The sirloin steak stands out for its softness and strong flavor. In the kitchen, it can be used on the grill, barbecue, to make grilled steak, roast beef, medallions, roast, etc. The recipes only require a little attention for each type of cut, as the characteristics will directly influence the result – for example, if she asks for a steak, the presence of the bone is essential, which helps in cooking. This warning is important, because in Brazil it is customary to sell all this part only as rib steak, without these natural cuts.
In addition, we are going to reserve a recipe for the steak cover, which is the cut located on the side of the steak, close to the longitudinal nerve and head. It is a layer of fat that can be used to prepare on the grill or to cook meats that need more cooking time because of the sauce, stews, minced meat, sautés, roasts and barbecues.
GRILLED RIB STEAK WITH HERB FLAVORED BUTTER
- 8 sirloin steaks (chorizo);
- Salt to taste;
- 1 minced chili pepper;
- 200g of salted butter;
- 1 tablespoon of oil;
- 1 tablespoon of chopped herbs (parsley, rosemary, basil).
In a bowl, at room temperature, mix the butter, oil and herbs. Put on plastic wrap and mold a cylinder. Close and freeze for 30 minutes.
Season the steaks with salt and grill on both sides.
To assemble the dish :
When serving, sprinkle pepper and parsley. Cut a slice from the butter cylinder to place on top of the steaks – the idea is that, when melted, the butter will flavor the meat.

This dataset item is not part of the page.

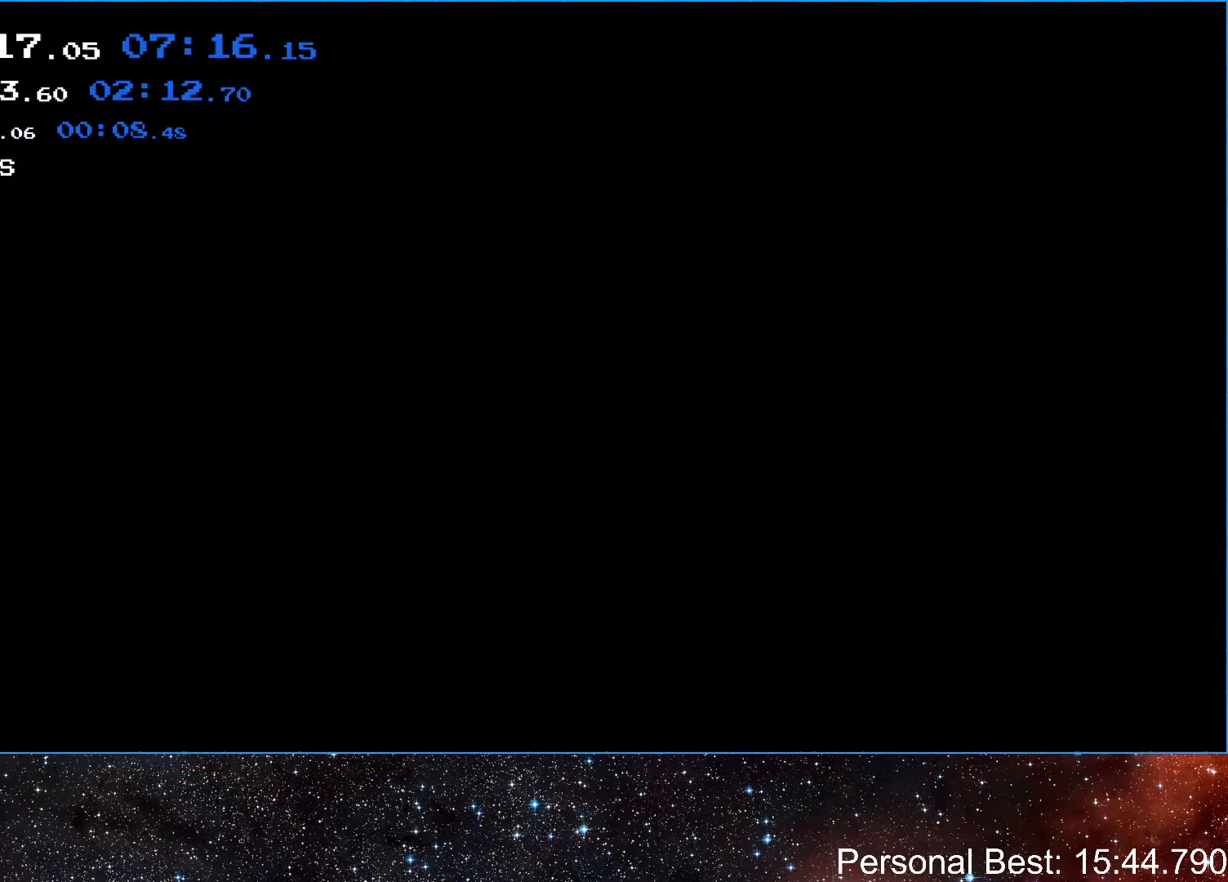
{"keys": ["left", "q"], "events": [[33, "q", "up"], [133, "q", "down"], [200, "q", "up"], [333, "q", "down"], [367, "q", "up"], [500, "q", "down"]]}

GRILLED ENTRECÔTE STEAK WITH SALAD
- 2 entrecôte steaks;
- Salt and pepper to taste;
- 2 tablespoons of mustard;
- 1 spoon (dessert) of honey;
- 1 teaspoon of soy sauce;
- 1 mix of green leaves;
- 1 red onion;
- 1 persimmon tomato;
- Olive oil for watering.
Season the meat with salt and pepper.
In a small bowl, combine mustard, honey and soy sauce. Grease the steaks, and grill them on both sides. On each plate, assemble the salad with the green leaves, the onion cut into thin slices and the tomatoes in wedges. Season with salt, oil and pepper. Serve with red wine.

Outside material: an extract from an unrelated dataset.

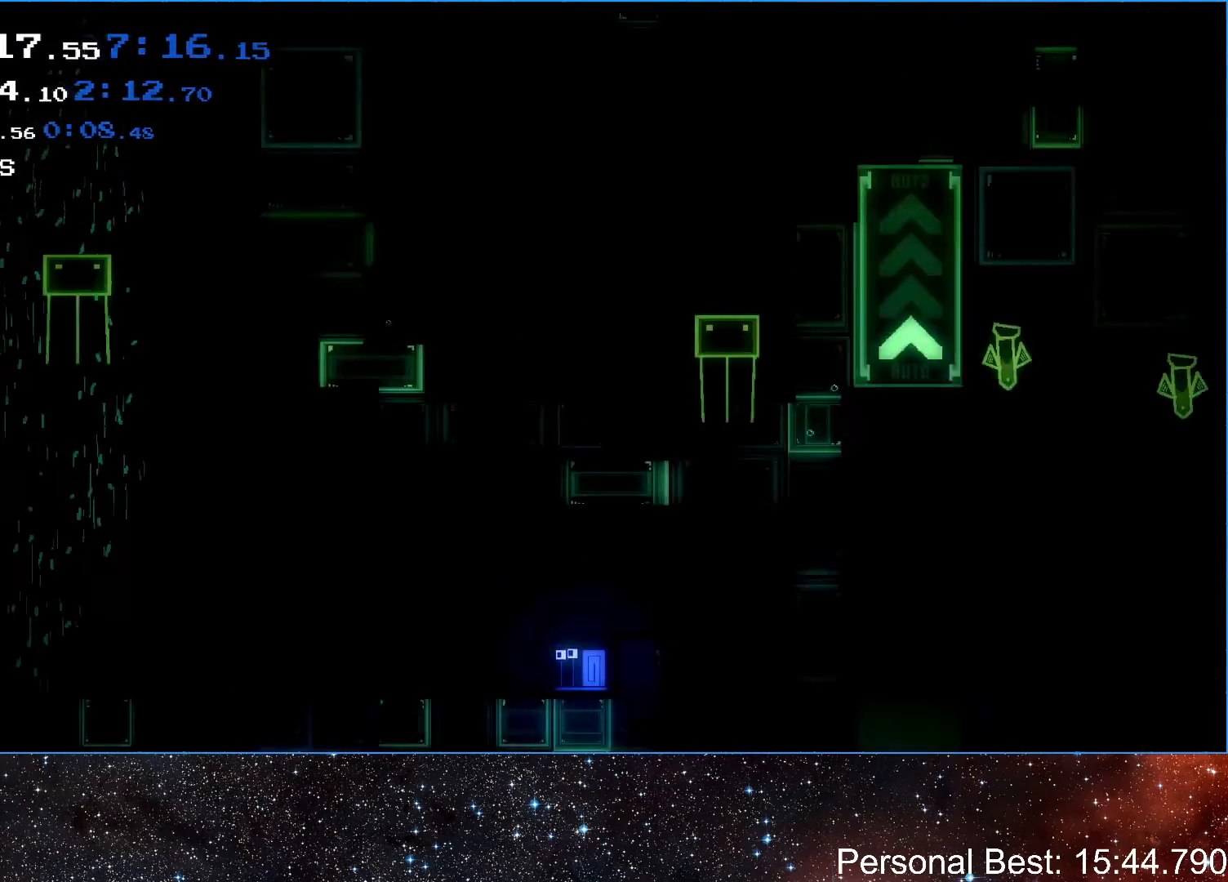
{"keys": ["left", "up"], "events": [[100, "q", "up"], [400, "up", "down"]]}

PRESSURE-ROASTED SIRLOIN STEAK COVER
- 1 kg of steak cover;
- Salt to taste;
- 1 large onion;
- 6 cloves of garlic;
- 1 small or medium large pepper;
- black pepper;
- 6 tablespoons of oil.
- Cut the meat into cubes, season with salt and pepper.
- Heat the oil in the pressure cooker, add the onion and, when it becomes transparent, add the garlic to brown with the onion.
- Add the meat and stir until it loses its red color; then close the pressure cooker, without adding water, cooking over low heat for 30 minutes.
- When opening the pan, check if there is still water from the meat itself. If not, add half a glass of water. Close the pan again and let it cook for approximately 20 minutes or until the meat is browned and cooked through. Do not increase the heat, because the secret is to always cook with a low heat, letting the meat taste in its own water.